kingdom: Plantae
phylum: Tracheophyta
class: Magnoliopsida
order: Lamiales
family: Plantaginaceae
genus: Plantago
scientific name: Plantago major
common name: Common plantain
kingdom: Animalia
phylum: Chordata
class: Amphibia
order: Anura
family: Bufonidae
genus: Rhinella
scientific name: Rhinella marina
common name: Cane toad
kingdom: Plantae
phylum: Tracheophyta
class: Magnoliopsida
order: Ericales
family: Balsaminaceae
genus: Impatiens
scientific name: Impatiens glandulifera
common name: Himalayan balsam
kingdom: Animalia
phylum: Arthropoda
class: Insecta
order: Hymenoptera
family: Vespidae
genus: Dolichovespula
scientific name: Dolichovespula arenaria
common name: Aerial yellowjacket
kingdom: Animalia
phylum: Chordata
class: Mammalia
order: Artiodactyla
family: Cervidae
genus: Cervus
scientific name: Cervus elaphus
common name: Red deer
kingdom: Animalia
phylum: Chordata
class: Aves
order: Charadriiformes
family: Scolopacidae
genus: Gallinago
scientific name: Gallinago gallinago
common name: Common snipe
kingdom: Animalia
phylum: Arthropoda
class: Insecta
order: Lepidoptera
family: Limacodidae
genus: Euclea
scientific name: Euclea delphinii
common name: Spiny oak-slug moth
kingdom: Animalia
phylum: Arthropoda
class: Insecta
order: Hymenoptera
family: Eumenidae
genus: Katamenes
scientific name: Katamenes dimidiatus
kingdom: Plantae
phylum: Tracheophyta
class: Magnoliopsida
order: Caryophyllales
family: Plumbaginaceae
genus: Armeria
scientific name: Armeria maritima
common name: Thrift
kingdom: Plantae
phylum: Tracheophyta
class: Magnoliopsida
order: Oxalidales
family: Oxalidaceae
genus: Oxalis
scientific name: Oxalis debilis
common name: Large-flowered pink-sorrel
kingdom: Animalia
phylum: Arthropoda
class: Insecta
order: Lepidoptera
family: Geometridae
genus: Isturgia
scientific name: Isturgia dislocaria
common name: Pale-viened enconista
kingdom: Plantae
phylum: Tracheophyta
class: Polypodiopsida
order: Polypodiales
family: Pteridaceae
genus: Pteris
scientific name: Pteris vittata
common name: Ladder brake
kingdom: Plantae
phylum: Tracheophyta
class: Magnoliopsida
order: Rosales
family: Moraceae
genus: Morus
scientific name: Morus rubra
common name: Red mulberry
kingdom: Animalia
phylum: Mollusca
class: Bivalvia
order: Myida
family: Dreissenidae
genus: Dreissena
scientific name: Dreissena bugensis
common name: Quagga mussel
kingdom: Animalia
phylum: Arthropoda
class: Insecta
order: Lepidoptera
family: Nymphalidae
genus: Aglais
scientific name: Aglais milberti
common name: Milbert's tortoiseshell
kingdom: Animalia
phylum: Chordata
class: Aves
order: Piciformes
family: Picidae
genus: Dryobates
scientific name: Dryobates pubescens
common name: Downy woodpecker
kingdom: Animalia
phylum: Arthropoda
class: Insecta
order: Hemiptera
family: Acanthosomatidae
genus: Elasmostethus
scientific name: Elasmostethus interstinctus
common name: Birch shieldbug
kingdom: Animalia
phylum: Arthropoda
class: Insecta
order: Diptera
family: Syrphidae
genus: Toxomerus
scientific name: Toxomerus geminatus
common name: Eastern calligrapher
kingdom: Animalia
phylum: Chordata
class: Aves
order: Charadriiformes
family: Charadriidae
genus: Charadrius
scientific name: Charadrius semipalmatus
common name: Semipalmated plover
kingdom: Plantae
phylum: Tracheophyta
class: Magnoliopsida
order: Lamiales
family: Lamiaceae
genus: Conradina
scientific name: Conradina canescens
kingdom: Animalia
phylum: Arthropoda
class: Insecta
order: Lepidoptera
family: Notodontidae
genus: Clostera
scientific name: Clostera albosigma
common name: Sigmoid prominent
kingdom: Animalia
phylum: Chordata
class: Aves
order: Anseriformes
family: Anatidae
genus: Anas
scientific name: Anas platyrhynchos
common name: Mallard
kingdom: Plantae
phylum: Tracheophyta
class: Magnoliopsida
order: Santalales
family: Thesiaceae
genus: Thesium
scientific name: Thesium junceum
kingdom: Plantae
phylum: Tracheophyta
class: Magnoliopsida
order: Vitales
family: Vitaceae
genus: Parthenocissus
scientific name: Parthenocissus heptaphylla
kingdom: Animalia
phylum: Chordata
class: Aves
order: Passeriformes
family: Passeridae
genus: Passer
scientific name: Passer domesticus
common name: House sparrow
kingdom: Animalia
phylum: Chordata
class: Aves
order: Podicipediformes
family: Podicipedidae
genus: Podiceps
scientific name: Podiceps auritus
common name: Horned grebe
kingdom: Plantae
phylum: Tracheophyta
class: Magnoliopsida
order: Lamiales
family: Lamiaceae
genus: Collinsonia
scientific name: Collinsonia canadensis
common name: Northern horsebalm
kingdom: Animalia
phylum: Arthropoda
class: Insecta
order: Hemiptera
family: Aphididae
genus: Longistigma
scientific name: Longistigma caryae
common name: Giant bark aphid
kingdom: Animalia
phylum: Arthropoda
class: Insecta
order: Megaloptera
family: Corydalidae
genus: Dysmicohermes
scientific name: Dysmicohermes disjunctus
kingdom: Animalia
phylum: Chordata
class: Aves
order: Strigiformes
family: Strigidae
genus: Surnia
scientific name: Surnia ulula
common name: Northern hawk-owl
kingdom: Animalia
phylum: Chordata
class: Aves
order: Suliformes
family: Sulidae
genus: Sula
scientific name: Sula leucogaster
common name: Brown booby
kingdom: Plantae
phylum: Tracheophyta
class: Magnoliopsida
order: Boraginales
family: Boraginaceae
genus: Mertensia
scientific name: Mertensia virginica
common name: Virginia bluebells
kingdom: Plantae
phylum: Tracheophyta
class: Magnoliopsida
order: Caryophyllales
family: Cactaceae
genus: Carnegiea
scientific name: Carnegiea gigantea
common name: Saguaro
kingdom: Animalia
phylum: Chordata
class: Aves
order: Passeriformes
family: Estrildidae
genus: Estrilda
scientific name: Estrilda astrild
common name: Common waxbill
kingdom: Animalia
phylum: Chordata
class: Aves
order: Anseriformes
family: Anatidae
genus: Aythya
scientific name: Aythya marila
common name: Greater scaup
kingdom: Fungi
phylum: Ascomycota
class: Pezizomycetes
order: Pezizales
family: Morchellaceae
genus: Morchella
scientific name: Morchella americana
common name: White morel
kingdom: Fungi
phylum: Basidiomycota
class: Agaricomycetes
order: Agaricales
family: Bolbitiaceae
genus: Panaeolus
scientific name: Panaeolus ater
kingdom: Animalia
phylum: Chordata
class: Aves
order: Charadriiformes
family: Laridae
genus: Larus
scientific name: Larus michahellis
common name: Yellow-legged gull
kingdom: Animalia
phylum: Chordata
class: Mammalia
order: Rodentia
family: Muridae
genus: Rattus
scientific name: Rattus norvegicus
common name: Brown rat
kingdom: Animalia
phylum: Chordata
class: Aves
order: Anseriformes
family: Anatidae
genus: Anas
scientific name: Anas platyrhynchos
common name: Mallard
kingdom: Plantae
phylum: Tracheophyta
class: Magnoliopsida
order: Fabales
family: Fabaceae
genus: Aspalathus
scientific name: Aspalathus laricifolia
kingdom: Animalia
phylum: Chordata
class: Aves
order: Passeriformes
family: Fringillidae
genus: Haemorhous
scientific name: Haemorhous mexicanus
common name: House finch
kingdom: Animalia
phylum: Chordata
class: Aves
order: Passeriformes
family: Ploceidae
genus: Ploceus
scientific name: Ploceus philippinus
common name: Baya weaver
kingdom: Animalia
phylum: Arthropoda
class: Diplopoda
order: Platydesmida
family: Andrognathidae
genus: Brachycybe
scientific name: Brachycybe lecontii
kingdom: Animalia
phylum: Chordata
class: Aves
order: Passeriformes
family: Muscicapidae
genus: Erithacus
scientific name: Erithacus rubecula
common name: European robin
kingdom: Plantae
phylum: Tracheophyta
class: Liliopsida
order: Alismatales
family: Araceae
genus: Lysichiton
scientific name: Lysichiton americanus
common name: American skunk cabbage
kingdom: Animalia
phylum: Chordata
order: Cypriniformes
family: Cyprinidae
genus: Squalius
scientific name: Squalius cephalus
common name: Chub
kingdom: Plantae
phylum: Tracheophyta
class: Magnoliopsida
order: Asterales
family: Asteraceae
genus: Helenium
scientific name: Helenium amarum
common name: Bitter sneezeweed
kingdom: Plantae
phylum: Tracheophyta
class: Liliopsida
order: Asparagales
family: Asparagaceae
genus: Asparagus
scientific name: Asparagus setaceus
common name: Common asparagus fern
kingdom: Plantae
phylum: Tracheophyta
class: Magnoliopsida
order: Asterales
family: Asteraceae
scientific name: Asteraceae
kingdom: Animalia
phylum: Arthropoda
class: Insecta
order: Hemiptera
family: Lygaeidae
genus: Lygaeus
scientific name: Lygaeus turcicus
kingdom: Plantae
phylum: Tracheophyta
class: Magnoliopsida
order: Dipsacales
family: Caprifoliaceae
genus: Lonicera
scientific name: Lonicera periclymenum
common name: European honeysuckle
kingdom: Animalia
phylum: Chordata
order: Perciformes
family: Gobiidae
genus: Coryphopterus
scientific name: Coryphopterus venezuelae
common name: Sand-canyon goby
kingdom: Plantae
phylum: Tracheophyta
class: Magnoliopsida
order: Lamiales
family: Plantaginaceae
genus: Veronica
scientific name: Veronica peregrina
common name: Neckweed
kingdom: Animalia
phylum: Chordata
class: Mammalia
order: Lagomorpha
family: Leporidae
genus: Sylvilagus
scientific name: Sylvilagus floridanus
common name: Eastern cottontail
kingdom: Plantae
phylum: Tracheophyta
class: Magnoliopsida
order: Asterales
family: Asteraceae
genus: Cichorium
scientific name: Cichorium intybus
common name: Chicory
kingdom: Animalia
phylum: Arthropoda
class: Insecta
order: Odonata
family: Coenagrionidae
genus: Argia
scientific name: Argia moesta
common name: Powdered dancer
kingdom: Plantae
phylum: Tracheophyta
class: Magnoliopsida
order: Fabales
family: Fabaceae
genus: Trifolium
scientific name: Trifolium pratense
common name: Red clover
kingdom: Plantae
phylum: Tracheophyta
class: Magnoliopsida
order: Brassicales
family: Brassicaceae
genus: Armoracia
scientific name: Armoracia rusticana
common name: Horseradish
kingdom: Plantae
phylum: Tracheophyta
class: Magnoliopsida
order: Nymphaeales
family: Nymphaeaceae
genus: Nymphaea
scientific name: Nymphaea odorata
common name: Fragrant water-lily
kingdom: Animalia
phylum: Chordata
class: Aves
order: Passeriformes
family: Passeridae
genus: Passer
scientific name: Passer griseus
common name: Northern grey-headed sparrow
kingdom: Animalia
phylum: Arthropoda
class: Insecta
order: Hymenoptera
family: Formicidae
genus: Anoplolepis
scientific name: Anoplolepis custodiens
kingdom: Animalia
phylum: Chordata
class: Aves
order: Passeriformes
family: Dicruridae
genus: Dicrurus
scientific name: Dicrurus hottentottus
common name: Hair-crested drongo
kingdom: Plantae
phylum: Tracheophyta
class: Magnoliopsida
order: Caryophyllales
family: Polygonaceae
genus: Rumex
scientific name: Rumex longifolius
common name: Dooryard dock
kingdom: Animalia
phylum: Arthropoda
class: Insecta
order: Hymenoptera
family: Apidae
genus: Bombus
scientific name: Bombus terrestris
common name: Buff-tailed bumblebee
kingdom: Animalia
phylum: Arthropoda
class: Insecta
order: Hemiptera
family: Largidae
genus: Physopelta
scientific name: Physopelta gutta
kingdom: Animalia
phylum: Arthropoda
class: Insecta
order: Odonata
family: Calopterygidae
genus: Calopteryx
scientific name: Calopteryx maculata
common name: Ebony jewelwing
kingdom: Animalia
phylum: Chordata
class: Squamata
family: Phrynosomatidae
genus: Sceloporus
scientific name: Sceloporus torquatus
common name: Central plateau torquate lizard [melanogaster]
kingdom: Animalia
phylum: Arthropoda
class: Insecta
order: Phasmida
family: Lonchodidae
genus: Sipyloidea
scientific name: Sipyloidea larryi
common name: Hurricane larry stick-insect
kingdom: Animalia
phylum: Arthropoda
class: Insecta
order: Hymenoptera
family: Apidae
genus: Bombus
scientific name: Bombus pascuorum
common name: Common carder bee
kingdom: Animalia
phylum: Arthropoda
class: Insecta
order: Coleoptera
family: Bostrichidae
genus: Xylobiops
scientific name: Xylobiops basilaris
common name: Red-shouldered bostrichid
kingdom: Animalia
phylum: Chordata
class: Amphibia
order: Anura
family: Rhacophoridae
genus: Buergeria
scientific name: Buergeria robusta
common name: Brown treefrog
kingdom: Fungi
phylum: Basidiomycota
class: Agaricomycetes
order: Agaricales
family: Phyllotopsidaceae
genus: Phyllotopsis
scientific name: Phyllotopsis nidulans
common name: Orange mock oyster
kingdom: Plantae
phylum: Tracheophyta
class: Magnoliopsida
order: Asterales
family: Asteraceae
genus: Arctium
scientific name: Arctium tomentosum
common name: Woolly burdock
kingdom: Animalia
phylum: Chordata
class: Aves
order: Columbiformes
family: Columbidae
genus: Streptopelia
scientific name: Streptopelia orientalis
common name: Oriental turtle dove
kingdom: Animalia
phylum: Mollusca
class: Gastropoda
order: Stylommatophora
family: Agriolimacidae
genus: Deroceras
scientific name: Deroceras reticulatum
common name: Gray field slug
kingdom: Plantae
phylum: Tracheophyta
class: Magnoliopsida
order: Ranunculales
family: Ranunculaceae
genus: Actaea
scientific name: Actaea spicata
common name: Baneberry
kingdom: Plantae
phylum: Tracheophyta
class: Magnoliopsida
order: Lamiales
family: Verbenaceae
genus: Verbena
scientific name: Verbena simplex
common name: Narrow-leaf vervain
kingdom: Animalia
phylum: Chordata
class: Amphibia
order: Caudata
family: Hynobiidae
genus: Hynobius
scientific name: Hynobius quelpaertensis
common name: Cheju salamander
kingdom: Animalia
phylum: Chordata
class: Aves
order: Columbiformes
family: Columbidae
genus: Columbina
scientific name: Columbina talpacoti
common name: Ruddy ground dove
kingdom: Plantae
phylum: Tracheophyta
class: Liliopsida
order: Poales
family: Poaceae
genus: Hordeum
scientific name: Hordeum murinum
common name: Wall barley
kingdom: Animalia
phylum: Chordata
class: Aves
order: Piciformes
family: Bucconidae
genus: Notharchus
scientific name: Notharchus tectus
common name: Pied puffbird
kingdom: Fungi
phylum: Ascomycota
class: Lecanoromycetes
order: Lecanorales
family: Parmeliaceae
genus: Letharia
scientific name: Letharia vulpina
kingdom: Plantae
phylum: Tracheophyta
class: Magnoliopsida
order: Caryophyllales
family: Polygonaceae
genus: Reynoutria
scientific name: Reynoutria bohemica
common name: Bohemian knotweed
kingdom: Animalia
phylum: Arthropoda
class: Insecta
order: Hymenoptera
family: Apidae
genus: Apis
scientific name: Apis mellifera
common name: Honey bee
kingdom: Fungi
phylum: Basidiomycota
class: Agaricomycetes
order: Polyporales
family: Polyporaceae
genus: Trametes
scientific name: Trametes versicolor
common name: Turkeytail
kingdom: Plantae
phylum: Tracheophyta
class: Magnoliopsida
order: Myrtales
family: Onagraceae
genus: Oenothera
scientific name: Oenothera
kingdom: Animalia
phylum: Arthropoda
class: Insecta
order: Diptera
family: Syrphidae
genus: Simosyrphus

====

- EXERCISE AIM
Reproduce the records from their beginning through the line containing "order: Polypodiales", inclusive, replacing "common name" with "vernacular name" and leaving all else unchanged.

- IN RESPONSE
kingdom: Plantae
phylum: Tracheophyta
class: Magnoliopsida
order: Lamiales
family: Plantaginaceae
genus: Plantago
scientific name: Plantago major
vernacular name: Common plantain
kingdom: Animalia
phylum: Chordata
class: Amphibia
order: Anura
family: Bufonidae
genus: Rhinella
scientific name: Rhinella marina
vernacular name: Cane toad
kingdom: Plantae
phylum: Tracheophyta
class: Magnoliopsida
order: Ericales
family: Balsaminaceae
genus: Impatiens
scientific name: Impatiens glandulifera
vernacular name: Himalayan balsam
kingdom: Animalia
phylum: Arthropoda
class: Insecta
order: Hymenoptera
family: Vespidae
genus: Dolichovespula
scientific name: Dolichovespula arenaria
vernacular name: Aerial yellowjacket
kingdom: Animalia
phylum: Chordata
class: Mammalia
order: Artiodactyla
family: Cervidae
genus: Cervus
scientific name: Cervus elaphus
vernacular name: Red deer
kingdom: Animalia
phylum: Chordata
class: Aves
order: Charadriiformes
family: Scolopacidae
genus: Gallinago
scientific name: Gallinago gallinago
vernacular name: Common snipe
kingdom: Animalia
phylum: Arthropoda
class: Insecta
order: Lepidoptera
family: Limacodidae
genus: Euclea
scientific name: Euclea delphinii
vernacular name: Spiny oak-slug moth
kingdom: Animalia
phylum: Arthropoda
class: Insecta
order: Hymenoptera
family: Eumenidae
genus: Katamenes
scientific name: Katamenes dimidiatus
kingdom: Plantae
phylum: Tracheophyta
class: Magnoliopsida
order: Caryophyllales
family: Plumbaginaceae
genus: Armeria
scientific name: Armeria maritima
vernacular name: Thrift
kingdom: Plantae
phylum: Tracheophyta
class: Magnoliopsida
order: Oxalidales
family: Oxalidaceae
genus: Oxalis
scientific name: Oxalis debilis
vernacular name: Large-flowered pink-sorrel
kingdom: Animalia
phylum: Arthropoda
class: Insecta
order: Lepidoptera
family: Geometridae
genus: Isturgia
scientific name: Isturgia dislocaria
vernacular name: Pale-viened enconista
kingdom: Plantae
phylum: Tracheophyta
class: Polypodiopsida
order: Polypodiales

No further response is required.